TASK DIRECTIONS:
Please keep to the lines below from the one with "At a center" through the one with "Each RF station", and restate them word for word, ends included.

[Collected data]
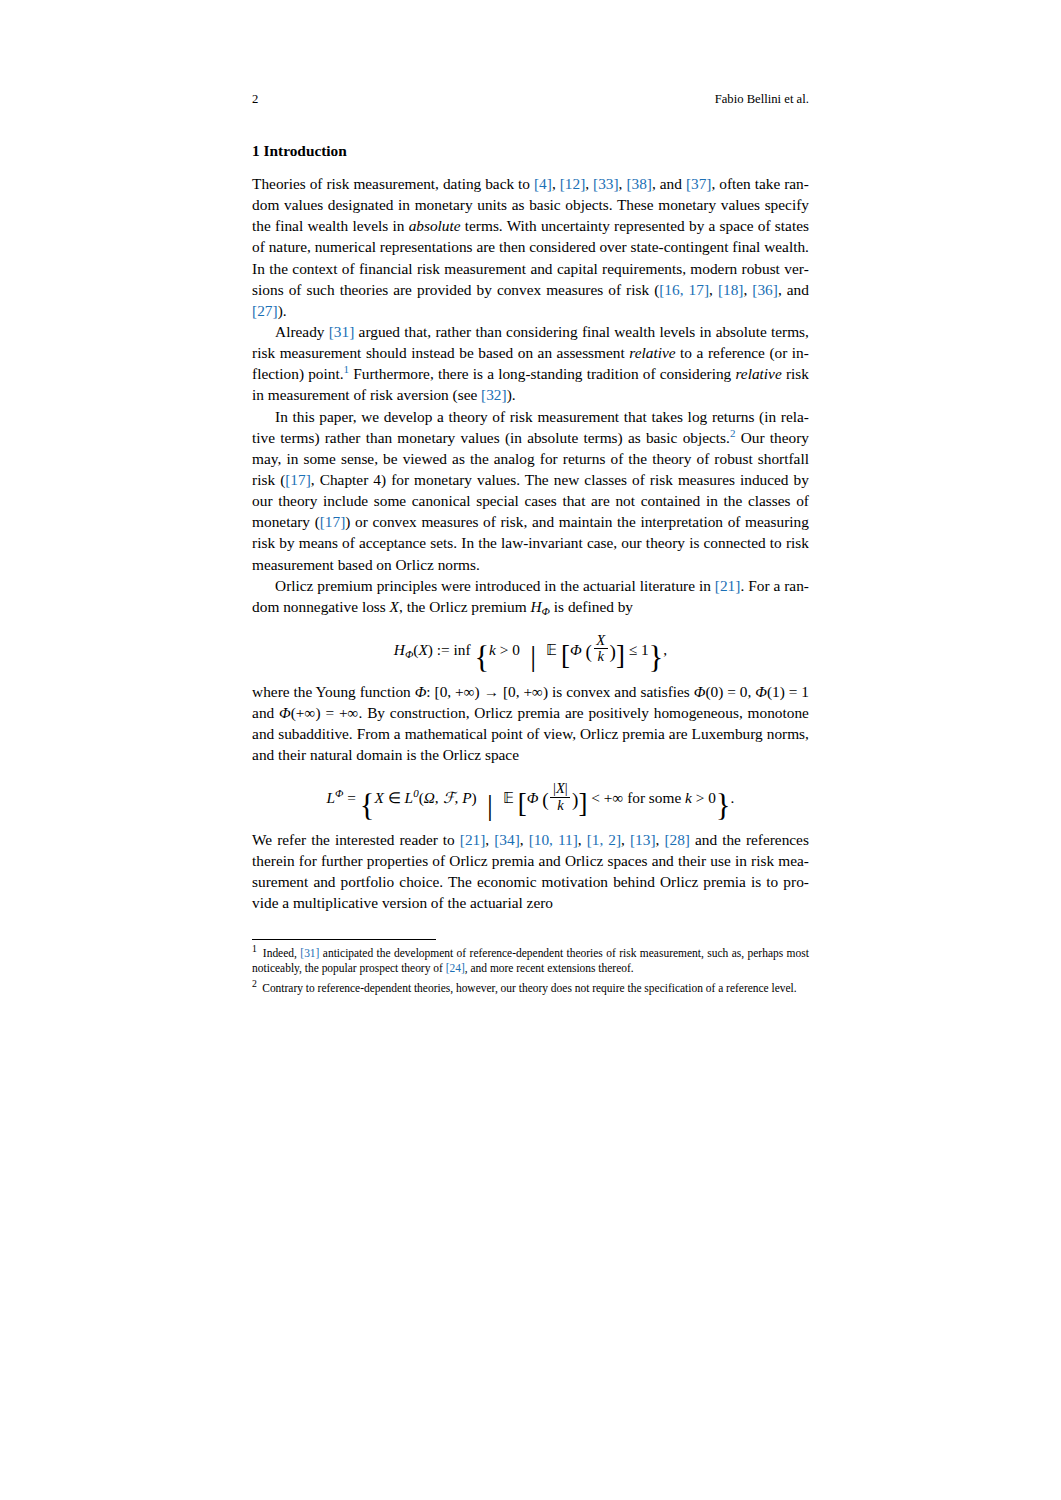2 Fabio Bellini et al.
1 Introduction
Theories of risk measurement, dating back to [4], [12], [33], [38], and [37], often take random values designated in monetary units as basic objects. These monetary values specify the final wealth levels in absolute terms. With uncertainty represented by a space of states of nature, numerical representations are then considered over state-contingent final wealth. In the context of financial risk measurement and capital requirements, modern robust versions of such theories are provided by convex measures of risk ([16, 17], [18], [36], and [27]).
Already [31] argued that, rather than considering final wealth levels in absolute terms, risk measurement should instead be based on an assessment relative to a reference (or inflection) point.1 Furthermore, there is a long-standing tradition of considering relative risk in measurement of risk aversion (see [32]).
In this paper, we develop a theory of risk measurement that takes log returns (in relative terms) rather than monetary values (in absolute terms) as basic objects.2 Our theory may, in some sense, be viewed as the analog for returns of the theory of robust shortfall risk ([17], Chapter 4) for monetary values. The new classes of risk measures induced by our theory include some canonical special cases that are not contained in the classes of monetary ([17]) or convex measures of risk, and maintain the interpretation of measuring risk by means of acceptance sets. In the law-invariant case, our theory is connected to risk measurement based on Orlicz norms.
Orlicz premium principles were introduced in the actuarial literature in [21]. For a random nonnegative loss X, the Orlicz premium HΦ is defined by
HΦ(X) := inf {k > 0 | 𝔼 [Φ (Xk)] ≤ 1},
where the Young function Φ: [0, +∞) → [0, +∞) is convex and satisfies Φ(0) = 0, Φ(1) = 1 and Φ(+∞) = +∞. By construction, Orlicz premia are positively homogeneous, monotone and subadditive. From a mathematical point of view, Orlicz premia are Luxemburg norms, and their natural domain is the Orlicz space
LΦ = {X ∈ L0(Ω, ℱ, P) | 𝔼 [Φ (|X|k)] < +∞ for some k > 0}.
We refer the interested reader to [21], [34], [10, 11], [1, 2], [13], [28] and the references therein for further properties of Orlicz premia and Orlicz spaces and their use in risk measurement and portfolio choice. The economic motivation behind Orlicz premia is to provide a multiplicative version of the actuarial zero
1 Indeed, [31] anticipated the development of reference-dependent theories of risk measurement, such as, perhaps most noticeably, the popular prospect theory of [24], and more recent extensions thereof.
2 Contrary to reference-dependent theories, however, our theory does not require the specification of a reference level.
---
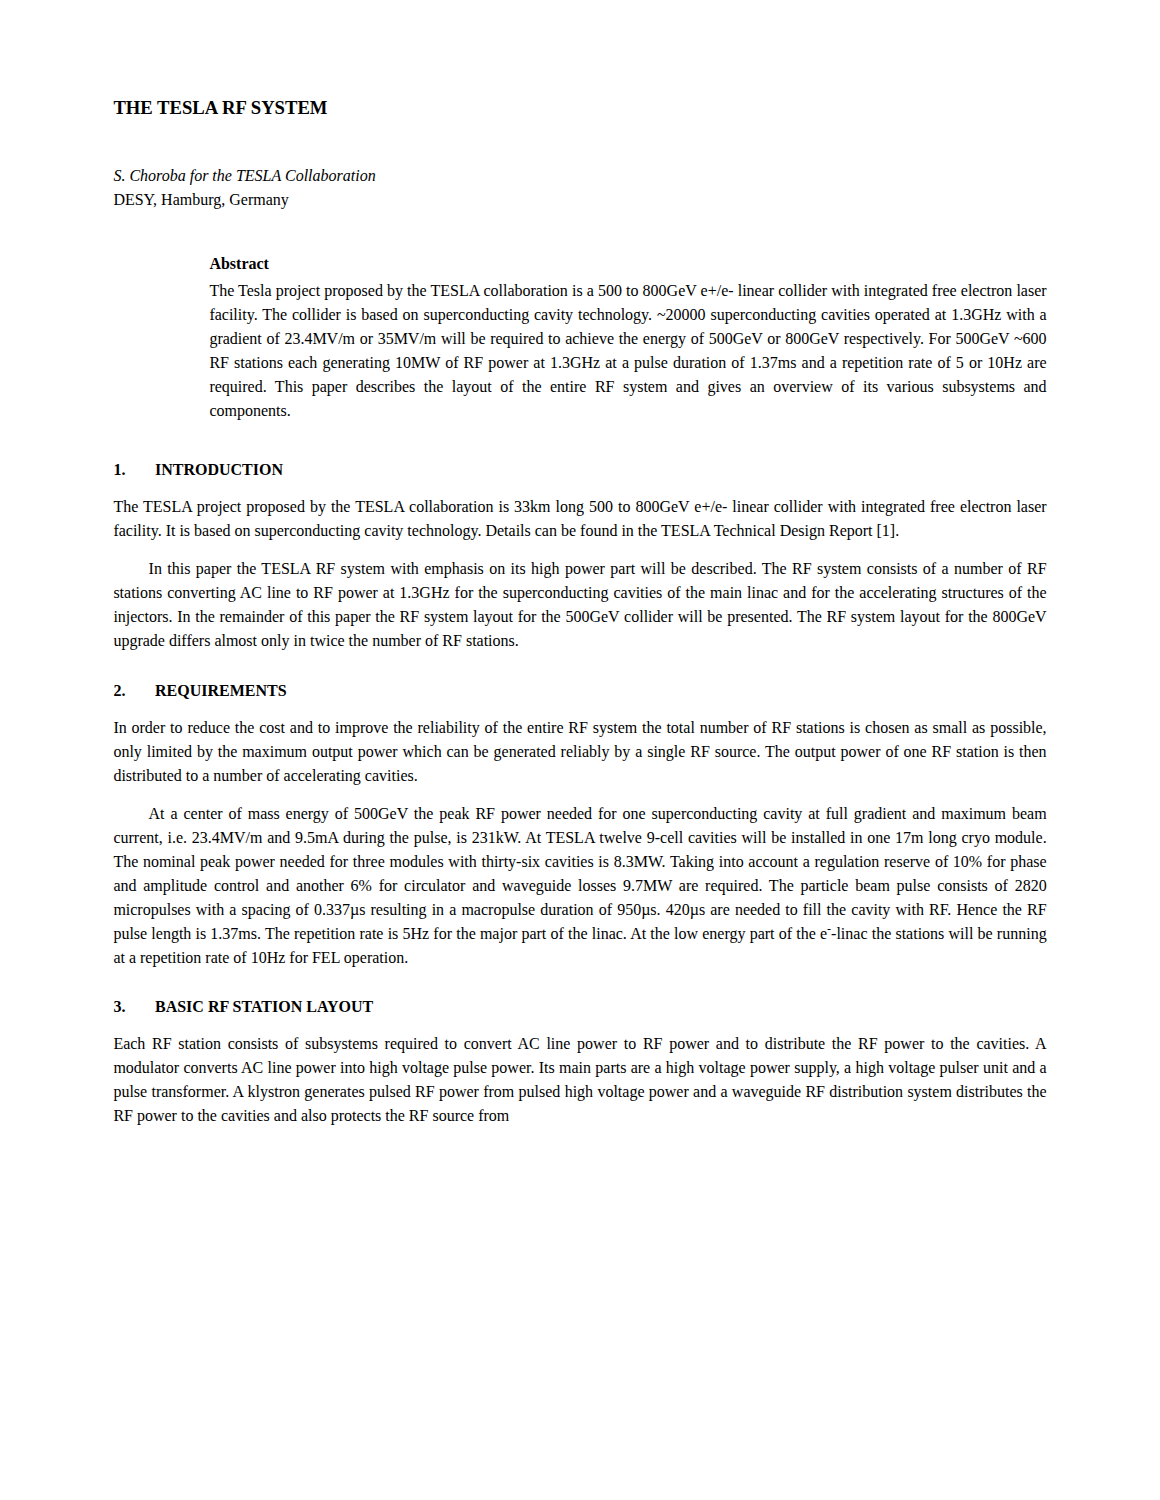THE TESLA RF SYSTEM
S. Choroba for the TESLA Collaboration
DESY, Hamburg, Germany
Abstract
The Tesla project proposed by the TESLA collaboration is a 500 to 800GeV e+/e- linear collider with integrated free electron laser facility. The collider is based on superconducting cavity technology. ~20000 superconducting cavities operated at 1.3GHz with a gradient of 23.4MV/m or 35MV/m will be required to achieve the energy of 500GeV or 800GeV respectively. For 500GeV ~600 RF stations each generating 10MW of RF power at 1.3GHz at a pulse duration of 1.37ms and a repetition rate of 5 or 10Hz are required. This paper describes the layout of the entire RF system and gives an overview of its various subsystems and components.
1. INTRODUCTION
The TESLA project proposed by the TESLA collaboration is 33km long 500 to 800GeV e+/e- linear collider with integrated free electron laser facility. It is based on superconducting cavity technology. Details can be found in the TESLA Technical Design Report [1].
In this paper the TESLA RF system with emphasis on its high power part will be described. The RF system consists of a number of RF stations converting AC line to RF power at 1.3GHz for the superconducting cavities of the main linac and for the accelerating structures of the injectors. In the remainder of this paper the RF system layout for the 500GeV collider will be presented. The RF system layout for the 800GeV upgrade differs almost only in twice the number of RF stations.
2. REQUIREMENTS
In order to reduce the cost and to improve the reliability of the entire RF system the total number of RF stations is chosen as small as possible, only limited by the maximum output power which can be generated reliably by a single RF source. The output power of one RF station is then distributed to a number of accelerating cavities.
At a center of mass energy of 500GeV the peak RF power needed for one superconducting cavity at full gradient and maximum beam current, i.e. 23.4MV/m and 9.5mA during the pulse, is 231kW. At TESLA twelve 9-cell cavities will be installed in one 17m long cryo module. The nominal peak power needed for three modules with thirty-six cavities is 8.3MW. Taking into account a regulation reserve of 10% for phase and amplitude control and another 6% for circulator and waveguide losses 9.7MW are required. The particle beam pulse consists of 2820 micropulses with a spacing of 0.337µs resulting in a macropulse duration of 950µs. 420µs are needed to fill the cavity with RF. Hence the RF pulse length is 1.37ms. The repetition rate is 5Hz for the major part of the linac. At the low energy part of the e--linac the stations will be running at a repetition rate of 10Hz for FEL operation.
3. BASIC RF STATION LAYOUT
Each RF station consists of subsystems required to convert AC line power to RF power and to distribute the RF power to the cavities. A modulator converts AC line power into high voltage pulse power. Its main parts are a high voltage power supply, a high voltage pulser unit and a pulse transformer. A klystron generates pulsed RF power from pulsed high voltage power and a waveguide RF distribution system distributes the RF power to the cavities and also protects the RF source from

OUTPUT FOR THIS TASK:
At a center of mass energy of 500GeV the peak RF power needed for one superconducting cavity at full gradient and maximum beam current, i.e. 23.4MV/m and 9.5mA during the pulse, is 231kW. At TESLA twelve 9-cell cavities will be installed in one 17m long cryo module. The nominal peak power needed for three modules with thirty-six cavities is 8.3MW. Taking into account a regulation reserve of 10% for phase and amplitude control and another 6% for circulator and waveguide losses 9.7MW are required. The particle beam pulse consists of 2820 micropulses with a spacing of 0.337µs resulting in a macropulse duration of 950µs. 420µs are needed to fill the cavity with RF. Hence the RF pulse length is 1.37ms. The repetition rate is 5Hz for the major part of the linac. At the low energy part of the e--linac the stations will be running at a repetition rate of 10Hz for FEL operation.
3. BASIC RF STATION LAYOUT
Each RF station consists of subsystems required to convert AC line power to RF power and to distribute the RF power to the cavities. A modulator converts AC line power into high voltage pulse power. Its main parts are a high voltage power supply, a high voltage pulser unit and a pulse transformer. A klystron generates pulsed RF power from pulsed high voltage power and a waveguide RF distribution system distributes the RF power to the cavities and also protects the RF source from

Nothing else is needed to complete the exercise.